Avec cela en tête, la population de l’Empire pourrait avoir approché les 130 millions de personnes ou peut-être plus de 40% du total mondial ! Cependant, comme ces chiffres pour la période antique sont très divergents et imprécis, on pourrait supposer que l’un ou l’autre chiffre ou tout autre chiffre intermédiaire a le potentiel d’être correct. Toujours est-il que l’augmentation de 45 à 65 millions en un siècle environ est crédible, et peut être mise au crédit des conquêtes de la Britannia et de la Dacie, et de plusieurs annexions de royaumes clients datant de l’époque d’Auguste (principalement par Claude).
En décomposant l’estimation de 65 millions d’habitants, on peut faire quelques hypothèses supplémentaires :
- i) 500 000 soldats (légionnaires totalisant 150 000 et auxilia constituant le reste)
- ii) Environ 600 sénateurs constituaient l’élite de l’élite.
- iii) Peut-être jusqu’à 30 000 hommes remplissaient les rôles d’Equestrians (chevaliers), ou le deuxième niveau de l’aristocratie.
- iv) 10 à 30% ou 6 millions à 19 millions de personnes vivaient dans les villes, laissant la grande majorité de quelque 46 à 59 millions de personnes vivre à la campagne en tant que fermiers indépendants et principalement locataires.
- v) Rome elle-même était composée de plus d’un million de personnes et, bien qu’elle se réduise remarquablement après la chute de l’Occident, aucune ville ne dépassera ce nombre jusqu’aux grandes explosions de population urbaine de l’ère industrielle, 1 500 ans ou plus tard.
- vi) La population d’esclaves de Rome approchait les 500 000 à elle seule, dont probablement la moitié appartenait aux 600 hommes du Sénat. Des estimations supplémentaires ont suggéré que sur les 65 millions de personnes au total, 2 à 10 millions pourraient avoir été des esclaves.

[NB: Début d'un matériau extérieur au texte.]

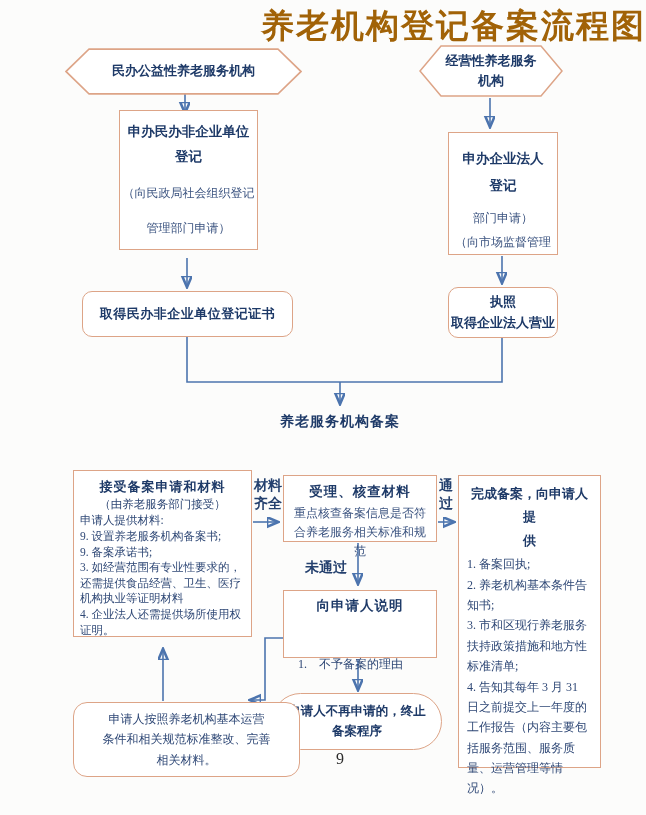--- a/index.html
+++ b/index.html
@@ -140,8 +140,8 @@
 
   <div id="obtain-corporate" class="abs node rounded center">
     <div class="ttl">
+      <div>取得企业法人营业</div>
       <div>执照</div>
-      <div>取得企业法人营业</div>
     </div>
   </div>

Après les pestes des années 160 à 170 de notre ère, et les guerres de Marc Aurèle, la population de l’empire a chuté de son précédent sommet, probablement jusqu’à environ 40 millions au total. Au début du 4e siècle, sous le règne de Constantin, les guerres civiles et les incursions étrangères avaient fait des ravages. Le nombre avait augmenté à nouveau, probablement à quelque part autour de 55 millions, mais le taux de croissance avait évidemment ralenti considérablement.
À cette époque également, un déplacement majeur du pouvoir impérial avait lieu de l’ouest vers l’est. La population de Rome était en déclin et Byzance (ou Constantinople) était en pleine expansion. L’ouest représentait probablement environ 40 % de la population totale de l’Empire, le reste se trouvant à l’est. Au milieu du VIe siècle, les guerres, les maladies et l’émigration ont fait chuter la population de Rome entre 30 000 et 100 000 personnes, ce qui est bien loin de son apogée quelques centaines d’années plus tôt. En revanche, à la même période, Constantinople pouvait compter elle-même quelque part entre 750 000 et 1 million d’habitants à l’époque de Justinien.
Vous saviez…
Selon la tradition, Rome a été fondée le 21 avril 753 av. J.-C., par Romulus, qui a également tué son frère jumeau Remus dans le processus. Cette date est à l’origine du calendrier romain et du calendrier julien (Ab urbe condita).